Introduction: Surgery usually is the first step and is an important treatment for oral cancer. Because of pre-existing submucous fibrosis, tissue swelling, and distorted anatomic structure, it is very difficult to rapidly intubate endotracheal tube for the airway distress in oral cancer patients. The alternative airways include fiberoptic-assisted nasal endotracheal intubation, cricothyrotomy and tracheostomy necessitate experienced and well-trained specialists enforcement. Consequently, to establish a rapid and effective airway is always a challenge for the on-duty physicians. The aim of this study is to analyze the underlying etiologies of failed airway establishment via root cause analysis and propose the solutions.

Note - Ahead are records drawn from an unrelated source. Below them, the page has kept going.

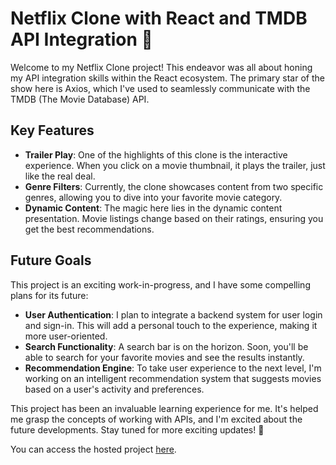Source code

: # Netflix Clone with React and TMDB API Integration 🍿

Welcome to my Netflix Clone project! This endeavor was all about honing my API integration skills within the React ecosystem. The primary star of the show here is Axios, which I've used to seamlessly communicate with the TMDB (The Movie Database) API.

## Key Features

- **Trailer Play**: One of the highlights of this clone is the interactive experience. When you click on a movie thumbnail, it plays the trailer, just like the real deal.
- **Genre Filters**: Currently, the clone showcases content from two specific genres, allowing you to dive into your favorite movie category.
- **Dynamic Content**: The magic here lies in the dynamic content presentation. Movie listings change based on their ratings, ensuring you get the best recommendations.

## Future Goals

This project is an exciting work-in-progress, and I have some compelling plans for its future:

- **User Authentication**: I plan to integrate a backend system for user login and sign-in. This will add a personal touch to the experience, making it more user-oriented.
- **Search Functionality**: A search bar is on the horizon. Soon, you'll be able to search for your favorite movies and see the results instantly.
- **Recommendation Engine**: To take user experience to the next level, I'm working on an intelligent recommendation system that suggests movies based on a user's activity and preferences.

This project has been an invaluable learning experience for me. It's helped me grasp the concepts of working with APIs, and I'm excited about the future developments. Stay tuned for more exciting updates! 🚀

You can access the hosted project [here](https://64fe1270ef581452f8a46cf2--frabjous-shortbread-befd71.netlify.app/).
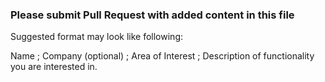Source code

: ### Please submit Pull Request with added content in this file
Suggested format may look like following:

Name ; Company (optional) ; Area of Interest ; 
Description of functionality you are interested in.

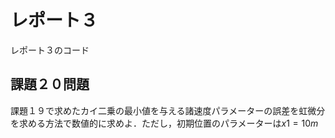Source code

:# レポート３
レポート３のコード

## 課題２０問題

課題１９で求めたカイ二乗の最小値を与える諸速度パラメーターの誤差を虹微分を求める方法で数値的に求めよ．ただし，初期位置のパラメーターは$x1=10m$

Materials and methods: After root cause analysis, establishing an effective transient airway, a briefing information on the sickbed, and well-trained personnel are keys for the successful resusitation. We proposed an alternative transient airway by intubating nasal-epiglottis (NE) airway that was proved to be effective after testing. The distance between NE was measured in thirty-six oral cancer patients by: fiberoptic-assisted measurement (FAM) and magnetic resonance imaging (MRI) or computed tomography (CT).
Results: The average NE distance at FAM, CT, MRI was 17.5 (16–20) mm, 15.8 (14.4–17.5) mm, 15.9 (15.0–17.6) mm, respectively. The difference between the FAM and MRI/CT measurement were 1.6–1.7 mm. The inserted NE airway combined with mouth closure remarkably can retained the 98–100% blood oxygen concentration in all 36 patients.

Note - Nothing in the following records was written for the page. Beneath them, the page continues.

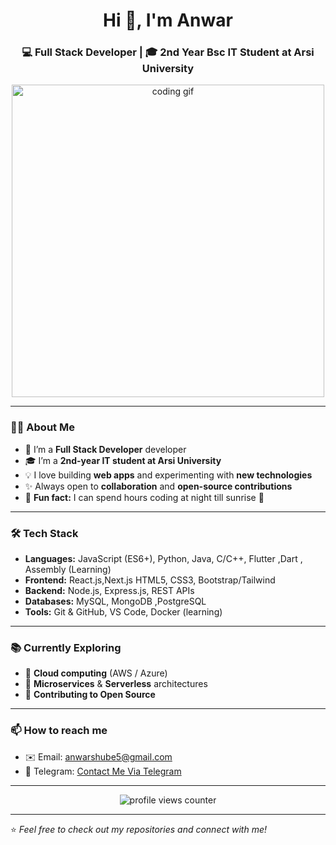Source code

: <!-- Profile README -->

<h1 align="center">Hi 👋, I'm Anwar </h1>
<h3 align="center">💻 Full Stack Developer | 🎓 2nd Year Bsc IT Student at Arsi University</h3>

<p align="center">
  <img src="https://media.giphy.com/media/qgQUggAC3Pfv687qPC/giphy.gif" alt="coding gif" width="500"/>
</p>

---

### 👨‍💻 About Me  
- 🌱 I’m a **Full Stack Developer** developer
- 🎓 I’m a **2nd-year IT student at Arsi University**  
- 💡 I love building **web apps** and experimenting with **new technologies**  
- ✨ Always open to **collaboration** and **open-source contributions**  
- 🌙 **Fun fact:** I can spend hours coding at night till sunrise 🌅

---

### 🛠️ Tech Stack  
- **Languages:** JavaScript (ES6+), Python, Java, C/C++, Flutter ,Dart , Assembly (Learning)
- **Frontend:** React.js,Next.js HTML5, CSS3, Bootstrap/Tailwind
- **Backend:** Node.js, Express.js, REST APIs  
- **Databases:** MySQL, MongoDB ,PostgreSQL
- **Tools:** Git & GitHub, VS Code, Docker (learning)  

---

### 📚 Currently Exploring  
- 🔹 **Cloud computing** (AWS / Azure)  
- 🔹 **Microservices** & **Serverless** architectures  
- 🔹 **Contributing to Open Source**  

---

### 📫 How to reach me  
- ✉️ Email: anwarshube5@gmail.com
- 💼 Telegram: [ Contact Me Via Telegram](https://t.me/LeaderW5)  

---

<p align="center">
  <img src="https://komarev.com/ghpvc/?username=Sgfhnn&label=Profile%20views&color=0e75b6&style=flat" alt="profile views counter"/>
</p>

---

⭐️ *Feel free to check out my repositories and connect with me!*

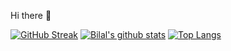  Hi there 👋                               

[![GitHub Streak](http://github-readme-streak-stats.herokuapp.com?user=bilal-23&theme=vue-dark)](https://git.io/streak-stats)
[![Bilal's github stats](https://github-readme-stats.vercel.app/api?username=bilal-23&count_private=true&show_icons=true&theme=merko&hide_rank=false)](https://github.com/anuraghazra/github-readme-stats)
[![Top Langs](https://github-readme-stats.vercel.app/api/top-langs/?username=bilal-23)](https://github.com/anuraghazra/github-readme-stats)
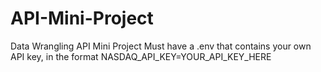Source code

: # API-Mini-Project
Data Wrangling API Mini Project
Must have a .env that contains your own API key, in the format NASDAQ_API_KEY=YOUR_API_KEY_HERE
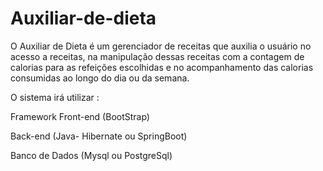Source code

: # Auxiliar-de-dieta

O Auxiliar de Dieta é um gerenciador de receitas que auxilia o usuário no acesso a receitas, na manipulação dessas receitas com a contagem de calorias para as refeições escolhidas e no acompanhamento das calorias consumidas ao longo do dia ou da semana.

O sistema irá utilizar :

Framework Front-end (BootStrap)

Back-end (Java- Hibernate ou SpringBoot)

Banco de Dados (Mysql ou PostgreSql)
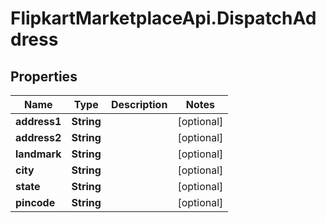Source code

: # FlipkartMarketplaceApi.DispatchAddress

## Properties
Name | Type | Description | Notes
------------ | ------------- | ------------- | -------------
**address1** | **String** |  | [optional] 
**address2** | **String** |  | [optional] 
**landmark** | **String** |  | [optional] 
**city** | **String** |  | [optional] 
**state** | **String** |  | [optional] 
**pincode** | **String** |  | [optional]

Conclusion: Therefore, the commercial nasal airway tube, with the length from 14 to 15.5 mm, is prominently unable to establish an effective airway. For the patients with difficult airway, this alternative method may maintain the blood oxygen concentration untill the backup. The education course for the primary care physicians, the disclosure for the difficult airway, standard operation procedure for difficult airway are also the cornerstones for resustating airway emergency.